▶ Problem
Pick up the passage on why few women take overseas work assignments after its last sentence and carry it forward.

▶ Text block
* * *
While the factors behind the lack of gender diversity in today’s modern mobility workforce are multifold, they fall into two main categories. One is management’s lack of understanding towards potential female assignees, resulting in mobility strategies that do not adequately accommodate women’s demand for overseas engagements. The other is an inaccurate perception of international secondments, resulting in potential female assignees turning down or shunning such jobs.
Although females have shown an interest in overseas assignments, companies often assume that women with families would not want an overseas stint for fear of the obstacles in moving to another country. However, the aforementioned PwC study has shown that contrary to this common belief, a similar proportion of both women and men who would like to work overseas are parents – 41 per cent of women signalling their interest in an overseas engagement being mothers, and 40 per cent of interested males being fathers. This shows that there are women with families wanting to work overseas, and family is not a more pressing issue for women than it is for men.
Furthermore, recruiters in companies have a tendency to presume that women are less able to adapt to flying solo in a foreign country, hence choosing their male counterparts instead. However, women are generally inclined to flourish in a foreign environment, due to their tendency towards harmony and collaboration with others.
Hence, due to these biases, women have a higher likelihood of being sidestepped, even before the formal recruitment process has commenced.
Not enough information openly disseminated during the recruitment process has also been detrimental towards international mobility policies. More often than not, international assignments were taken on by those who searched for opportunities on their own initiative, or those who were more familiar with informal networks and communications. Studies have shown that as such, women are usually on the shorter end of the stick, as they are less likely to be involved in informal corporate activities (such as fast track programs, career counselling, and the ilk), and are also more passive when approaching such opportunities, unless they are absolutely confident they are able to meet all areas of the job scope.
Candidate assessments (informal or formal) are not utilised prior to recruitment, as indicated by about 25 per cent of respondents in the 2015 Global Mobility Trends Survey, meaning almost 75 per cent of companies whose employees were surveyed had no process in place. As such, management was more likely to pick out a candidate they already had in mind, and inherent biases also meant that they were more likely to select the candidate most similar to themselves. Given that the majority of senior leadership is male, the likelihood of unconscious gender bias affecting the selection is high.
PwC’s study also revealed that not having enough role models to emulate may have resulted in females declining secondment to another country, as evidenced by the roughly 28 per cent of female respondents citing this factor, more than twice the proportion of male respondents (11.5 per cent) who cited it. This perpetuates, in a vicious cycle, an inaccurate perception of overseas assignments – females choosing not to head overseas as they have not observed anyone similar doing so, and junior staff subsequently following suit.
There is a perception that women expatriates have to put in more effort or drive than their male counterparts in order to reach the same level of accomplishment – 23 per cent of females believe so, as compared to just 8 per cent of males. Also, females are 19 per cent less likely than men to perceive equal opportunities for overseas postings. These beliefs, which manifest themselves in females more regularly than in males, result in qualified women taking themselves out of the race prematurely and relinquishing opportunities to men, contributing to the gender disparity.
Another major reason why women are not likely to undertake overseas secondments would be concerns or fears when returning home. This occurs more regularly when the process for repatriation is unclear or not formalised. As such, those with established informal networks are more likely to be able to negotiate a better expat package or support – these are more likely to be men.
* * *
▶ Data provided
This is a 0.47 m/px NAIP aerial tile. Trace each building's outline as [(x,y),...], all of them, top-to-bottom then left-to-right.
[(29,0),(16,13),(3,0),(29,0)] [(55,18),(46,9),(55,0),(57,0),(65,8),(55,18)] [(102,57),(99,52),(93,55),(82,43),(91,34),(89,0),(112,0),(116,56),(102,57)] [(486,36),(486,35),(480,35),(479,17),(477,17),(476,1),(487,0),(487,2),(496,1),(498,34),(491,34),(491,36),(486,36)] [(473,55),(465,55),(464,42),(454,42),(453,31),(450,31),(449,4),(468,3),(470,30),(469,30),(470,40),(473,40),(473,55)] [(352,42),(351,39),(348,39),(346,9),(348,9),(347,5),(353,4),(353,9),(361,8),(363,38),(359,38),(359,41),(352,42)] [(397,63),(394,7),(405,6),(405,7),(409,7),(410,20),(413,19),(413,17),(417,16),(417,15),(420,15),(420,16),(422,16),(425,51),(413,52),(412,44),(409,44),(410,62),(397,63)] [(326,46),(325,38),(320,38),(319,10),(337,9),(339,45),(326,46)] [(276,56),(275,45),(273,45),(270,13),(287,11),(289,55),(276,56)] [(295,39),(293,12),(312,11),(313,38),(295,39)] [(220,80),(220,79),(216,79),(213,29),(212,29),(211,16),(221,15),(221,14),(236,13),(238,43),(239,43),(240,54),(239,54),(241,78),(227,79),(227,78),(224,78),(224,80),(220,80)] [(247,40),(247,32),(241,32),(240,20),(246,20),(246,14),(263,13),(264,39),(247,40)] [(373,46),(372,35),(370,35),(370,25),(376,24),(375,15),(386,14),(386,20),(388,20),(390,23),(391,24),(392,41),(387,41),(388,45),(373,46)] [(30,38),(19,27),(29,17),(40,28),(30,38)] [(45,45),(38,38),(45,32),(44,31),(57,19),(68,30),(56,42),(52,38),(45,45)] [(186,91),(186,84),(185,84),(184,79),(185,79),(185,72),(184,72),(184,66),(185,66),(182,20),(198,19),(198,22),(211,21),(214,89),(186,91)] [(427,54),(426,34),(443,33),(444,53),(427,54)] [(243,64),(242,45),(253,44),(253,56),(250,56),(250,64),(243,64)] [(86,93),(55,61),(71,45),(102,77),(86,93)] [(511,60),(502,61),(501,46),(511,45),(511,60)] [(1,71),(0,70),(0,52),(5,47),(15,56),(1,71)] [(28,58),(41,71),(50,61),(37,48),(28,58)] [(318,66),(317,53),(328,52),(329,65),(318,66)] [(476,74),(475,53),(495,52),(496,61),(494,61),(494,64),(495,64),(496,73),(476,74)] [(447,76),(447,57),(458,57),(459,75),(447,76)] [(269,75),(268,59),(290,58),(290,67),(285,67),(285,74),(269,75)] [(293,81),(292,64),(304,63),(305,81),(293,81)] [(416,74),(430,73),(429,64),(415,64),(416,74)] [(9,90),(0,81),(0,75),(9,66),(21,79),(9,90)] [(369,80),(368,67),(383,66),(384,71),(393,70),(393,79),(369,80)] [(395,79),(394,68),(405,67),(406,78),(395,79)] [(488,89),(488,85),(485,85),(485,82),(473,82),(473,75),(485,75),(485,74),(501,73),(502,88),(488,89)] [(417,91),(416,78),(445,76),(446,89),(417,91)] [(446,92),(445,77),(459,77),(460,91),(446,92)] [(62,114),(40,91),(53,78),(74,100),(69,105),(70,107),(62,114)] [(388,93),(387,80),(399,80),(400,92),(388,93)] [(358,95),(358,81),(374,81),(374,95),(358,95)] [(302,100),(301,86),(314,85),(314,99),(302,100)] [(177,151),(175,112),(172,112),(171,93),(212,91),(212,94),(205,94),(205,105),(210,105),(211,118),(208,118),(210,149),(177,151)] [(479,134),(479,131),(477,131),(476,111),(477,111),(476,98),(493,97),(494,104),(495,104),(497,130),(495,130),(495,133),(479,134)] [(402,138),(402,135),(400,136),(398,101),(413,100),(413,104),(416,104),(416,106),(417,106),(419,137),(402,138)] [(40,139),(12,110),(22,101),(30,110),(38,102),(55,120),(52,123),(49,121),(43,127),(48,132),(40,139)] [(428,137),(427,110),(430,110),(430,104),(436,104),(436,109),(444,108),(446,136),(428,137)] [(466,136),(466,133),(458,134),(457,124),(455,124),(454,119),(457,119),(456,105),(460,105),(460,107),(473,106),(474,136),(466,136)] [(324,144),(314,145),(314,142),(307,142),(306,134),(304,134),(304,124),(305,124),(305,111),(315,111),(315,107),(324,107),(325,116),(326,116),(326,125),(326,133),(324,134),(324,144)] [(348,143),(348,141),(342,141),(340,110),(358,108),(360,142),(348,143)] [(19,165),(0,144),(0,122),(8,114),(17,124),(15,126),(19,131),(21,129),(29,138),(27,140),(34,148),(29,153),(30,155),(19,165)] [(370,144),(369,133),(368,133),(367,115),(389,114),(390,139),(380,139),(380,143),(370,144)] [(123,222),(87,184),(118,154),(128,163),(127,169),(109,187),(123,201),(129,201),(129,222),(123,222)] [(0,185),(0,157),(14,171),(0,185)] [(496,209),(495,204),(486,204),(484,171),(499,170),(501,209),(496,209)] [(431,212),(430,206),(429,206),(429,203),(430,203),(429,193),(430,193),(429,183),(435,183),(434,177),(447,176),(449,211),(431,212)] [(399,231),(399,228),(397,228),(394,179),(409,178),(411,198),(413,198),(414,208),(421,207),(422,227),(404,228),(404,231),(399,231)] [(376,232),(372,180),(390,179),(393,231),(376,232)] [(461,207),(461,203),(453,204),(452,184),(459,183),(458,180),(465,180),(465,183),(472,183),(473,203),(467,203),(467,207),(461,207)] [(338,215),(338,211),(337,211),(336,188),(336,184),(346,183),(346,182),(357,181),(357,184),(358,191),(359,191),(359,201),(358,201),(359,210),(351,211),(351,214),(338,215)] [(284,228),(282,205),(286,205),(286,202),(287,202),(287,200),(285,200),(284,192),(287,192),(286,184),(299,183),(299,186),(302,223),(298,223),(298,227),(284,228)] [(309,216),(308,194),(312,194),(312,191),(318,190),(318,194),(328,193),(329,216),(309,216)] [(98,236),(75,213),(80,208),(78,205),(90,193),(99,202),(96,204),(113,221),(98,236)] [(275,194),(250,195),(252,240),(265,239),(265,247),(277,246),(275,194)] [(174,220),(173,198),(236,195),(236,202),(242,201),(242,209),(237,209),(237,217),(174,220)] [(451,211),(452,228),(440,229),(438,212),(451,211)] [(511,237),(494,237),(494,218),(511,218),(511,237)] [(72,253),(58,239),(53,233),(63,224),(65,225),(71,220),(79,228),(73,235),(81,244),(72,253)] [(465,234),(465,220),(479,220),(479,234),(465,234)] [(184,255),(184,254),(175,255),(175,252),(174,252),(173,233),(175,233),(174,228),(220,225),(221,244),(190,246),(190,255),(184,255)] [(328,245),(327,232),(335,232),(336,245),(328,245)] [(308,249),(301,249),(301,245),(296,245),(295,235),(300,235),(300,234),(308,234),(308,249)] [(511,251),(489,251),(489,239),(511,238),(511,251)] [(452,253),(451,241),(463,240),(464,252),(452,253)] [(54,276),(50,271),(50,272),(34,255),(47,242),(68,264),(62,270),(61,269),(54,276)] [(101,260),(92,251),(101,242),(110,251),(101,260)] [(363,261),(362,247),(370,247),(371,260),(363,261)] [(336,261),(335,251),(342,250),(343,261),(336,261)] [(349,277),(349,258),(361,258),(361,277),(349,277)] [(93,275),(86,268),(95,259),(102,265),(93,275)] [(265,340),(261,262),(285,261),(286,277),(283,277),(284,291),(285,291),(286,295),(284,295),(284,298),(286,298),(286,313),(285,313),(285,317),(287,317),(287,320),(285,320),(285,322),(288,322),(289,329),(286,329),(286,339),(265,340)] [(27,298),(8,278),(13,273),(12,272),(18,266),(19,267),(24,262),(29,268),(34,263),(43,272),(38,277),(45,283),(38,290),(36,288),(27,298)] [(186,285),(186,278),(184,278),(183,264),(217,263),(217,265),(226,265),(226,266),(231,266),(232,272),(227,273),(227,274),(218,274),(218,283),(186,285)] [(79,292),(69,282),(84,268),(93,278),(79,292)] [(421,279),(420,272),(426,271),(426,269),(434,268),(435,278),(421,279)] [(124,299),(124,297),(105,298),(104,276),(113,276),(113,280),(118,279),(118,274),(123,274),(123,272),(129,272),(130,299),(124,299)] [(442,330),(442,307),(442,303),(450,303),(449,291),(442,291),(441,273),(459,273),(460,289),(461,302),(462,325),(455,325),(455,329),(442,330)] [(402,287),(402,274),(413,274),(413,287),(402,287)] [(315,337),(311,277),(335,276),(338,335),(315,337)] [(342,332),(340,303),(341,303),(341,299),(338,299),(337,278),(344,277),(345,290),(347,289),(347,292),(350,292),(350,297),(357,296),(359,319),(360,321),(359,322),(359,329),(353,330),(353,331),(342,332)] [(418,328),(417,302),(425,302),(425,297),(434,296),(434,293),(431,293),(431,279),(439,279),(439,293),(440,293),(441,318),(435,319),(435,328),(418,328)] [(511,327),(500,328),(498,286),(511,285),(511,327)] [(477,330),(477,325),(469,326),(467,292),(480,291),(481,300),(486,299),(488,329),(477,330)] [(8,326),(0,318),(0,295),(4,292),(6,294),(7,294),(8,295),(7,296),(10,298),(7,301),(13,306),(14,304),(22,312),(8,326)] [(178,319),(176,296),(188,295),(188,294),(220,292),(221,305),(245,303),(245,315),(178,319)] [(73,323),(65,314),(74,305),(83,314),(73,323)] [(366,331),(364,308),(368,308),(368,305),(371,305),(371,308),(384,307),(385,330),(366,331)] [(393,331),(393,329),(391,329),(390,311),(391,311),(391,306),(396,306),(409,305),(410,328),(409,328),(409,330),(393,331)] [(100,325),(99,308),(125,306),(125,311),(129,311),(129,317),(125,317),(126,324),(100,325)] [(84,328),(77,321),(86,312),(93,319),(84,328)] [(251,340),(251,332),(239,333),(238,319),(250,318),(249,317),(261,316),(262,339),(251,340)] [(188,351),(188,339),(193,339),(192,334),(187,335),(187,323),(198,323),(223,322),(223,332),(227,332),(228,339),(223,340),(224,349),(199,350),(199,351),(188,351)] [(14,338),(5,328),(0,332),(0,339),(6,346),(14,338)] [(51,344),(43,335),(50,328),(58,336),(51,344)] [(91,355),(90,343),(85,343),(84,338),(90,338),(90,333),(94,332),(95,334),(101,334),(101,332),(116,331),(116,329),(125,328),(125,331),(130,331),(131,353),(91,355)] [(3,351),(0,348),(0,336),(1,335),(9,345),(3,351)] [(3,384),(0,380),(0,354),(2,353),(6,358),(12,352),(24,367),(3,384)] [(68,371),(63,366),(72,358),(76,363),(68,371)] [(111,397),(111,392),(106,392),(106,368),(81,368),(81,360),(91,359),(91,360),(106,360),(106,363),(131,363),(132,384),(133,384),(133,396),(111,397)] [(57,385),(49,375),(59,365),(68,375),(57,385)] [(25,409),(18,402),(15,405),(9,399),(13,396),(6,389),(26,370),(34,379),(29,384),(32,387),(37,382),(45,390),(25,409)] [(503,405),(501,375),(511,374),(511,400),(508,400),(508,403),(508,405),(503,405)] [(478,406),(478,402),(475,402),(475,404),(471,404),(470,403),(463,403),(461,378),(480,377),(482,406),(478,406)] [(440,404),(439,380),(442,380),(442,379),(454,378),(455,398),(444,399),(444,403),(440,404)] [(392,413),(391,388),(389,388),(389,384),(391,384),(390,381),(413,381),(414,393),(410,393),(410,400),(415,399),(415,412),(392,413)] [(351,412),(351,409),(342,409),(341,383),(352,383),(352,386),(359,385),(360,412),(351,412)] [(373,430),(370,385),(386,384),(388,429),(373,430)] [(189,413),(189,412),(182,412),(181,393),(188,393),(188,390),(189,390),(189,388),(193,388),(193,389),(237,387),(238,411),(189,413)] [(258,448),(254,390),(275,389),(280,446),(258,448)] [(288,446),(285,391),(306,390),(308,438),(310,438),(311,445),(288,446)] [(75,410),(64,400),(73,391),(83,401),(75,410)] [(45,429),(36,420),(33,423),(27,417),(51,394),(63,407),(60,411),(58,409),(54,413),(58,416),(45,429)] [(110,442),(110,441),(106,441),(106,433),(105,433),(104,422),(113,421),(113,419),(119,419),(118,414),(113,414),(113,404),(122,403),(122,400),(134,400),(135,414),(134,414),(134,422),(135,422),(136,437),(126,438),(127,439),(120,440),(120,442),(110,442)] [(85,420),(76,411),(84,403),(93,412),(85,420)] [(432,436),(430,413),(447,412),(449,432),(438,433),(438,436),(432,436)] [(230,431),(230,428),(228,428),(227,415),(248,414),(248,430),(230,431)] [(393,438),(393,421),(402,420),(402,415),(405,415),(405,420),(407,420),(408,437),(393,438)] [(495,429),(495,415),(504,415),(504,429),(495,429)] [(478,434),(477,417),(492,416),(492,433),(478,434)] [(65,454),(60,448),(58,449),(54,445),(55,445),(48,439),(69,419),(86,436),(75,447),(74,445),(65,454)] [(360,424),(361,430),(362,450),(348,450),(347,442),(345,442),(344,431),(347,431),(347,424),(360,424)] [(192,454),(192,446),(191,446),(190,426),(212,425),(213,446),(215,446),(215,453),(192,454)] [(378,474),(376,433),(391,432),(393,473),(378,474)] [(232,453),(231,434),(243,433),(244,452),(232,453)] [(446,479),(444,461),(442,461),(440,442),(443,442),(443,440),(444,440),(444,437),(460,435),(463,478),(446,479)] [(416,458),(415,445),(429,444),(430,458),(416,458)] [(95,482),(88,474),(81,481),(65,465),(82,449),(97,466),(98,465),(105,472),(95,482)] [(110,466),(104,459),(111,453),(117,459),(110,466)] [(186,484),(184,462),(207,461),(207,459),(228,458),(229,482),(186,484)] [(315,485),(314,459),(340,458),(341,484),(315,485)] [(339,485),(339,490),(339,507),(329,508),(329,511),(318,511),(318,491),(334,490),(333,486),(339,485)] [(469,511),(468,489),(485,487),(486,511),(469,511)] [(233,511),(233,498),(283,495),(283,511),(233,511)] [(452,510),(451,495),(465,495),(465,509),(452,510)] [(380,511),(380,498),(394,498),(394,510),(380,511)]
* * *
▶ Answer for this exercise
However, fears in repatriation can be eliminated or alleviated with a reliable support system or a senior management leader acting as a “sponsor” or role model for the assignee. A PwC employee who was repatriated described having such a mentor in the company as “solidifying her positive experience” during her time overseas for work. Receiving assistance from a superior throughout the entire assignment cycle – consisting of pre-assignment, on-assignment, and post-assignment – meant that the employee had greater peace of mind when seconded, and was also able to more easily attain a job that was well suited to her newly acquired skill sets and networks, upon her return.
Some women turn down a coveted chance to work overseas as conditions in some host countries may result in heightened difficulties for female expats to flourish (although such challenges may be circumvented with adequate support systems implemented by the employer). Females are more averse to working in certain locations deemed unfavourable, for example in Middle Eastern locales. According to PwC, 48 per cent of women and 39 per cent of men stated that they would not be agreeable to relocating to the Middle East, with 43 percent and 39 percent of women and men respectively against working in Africa. Hence, further corporate support for both female expats and the host country would be required, if relocation to such locales is necessary.
While it is often assumed that the female earns less in a dual income couple (due to the pay gap), PwC’s survey revealed that 77 per cent of female respondents in a dual income relationship earned equal to or more than their partner. While it would make financial sense for the couple to move overseas (should the opportunity to relocate presents itself to the higher earning female), this has not translated to reality, given that currently, most international assignees are male. Companies would have to figure out and rectify the other possible obstacles preventing high earning females from taking on overseas assignments, despite it being more financially beneficial to the couple.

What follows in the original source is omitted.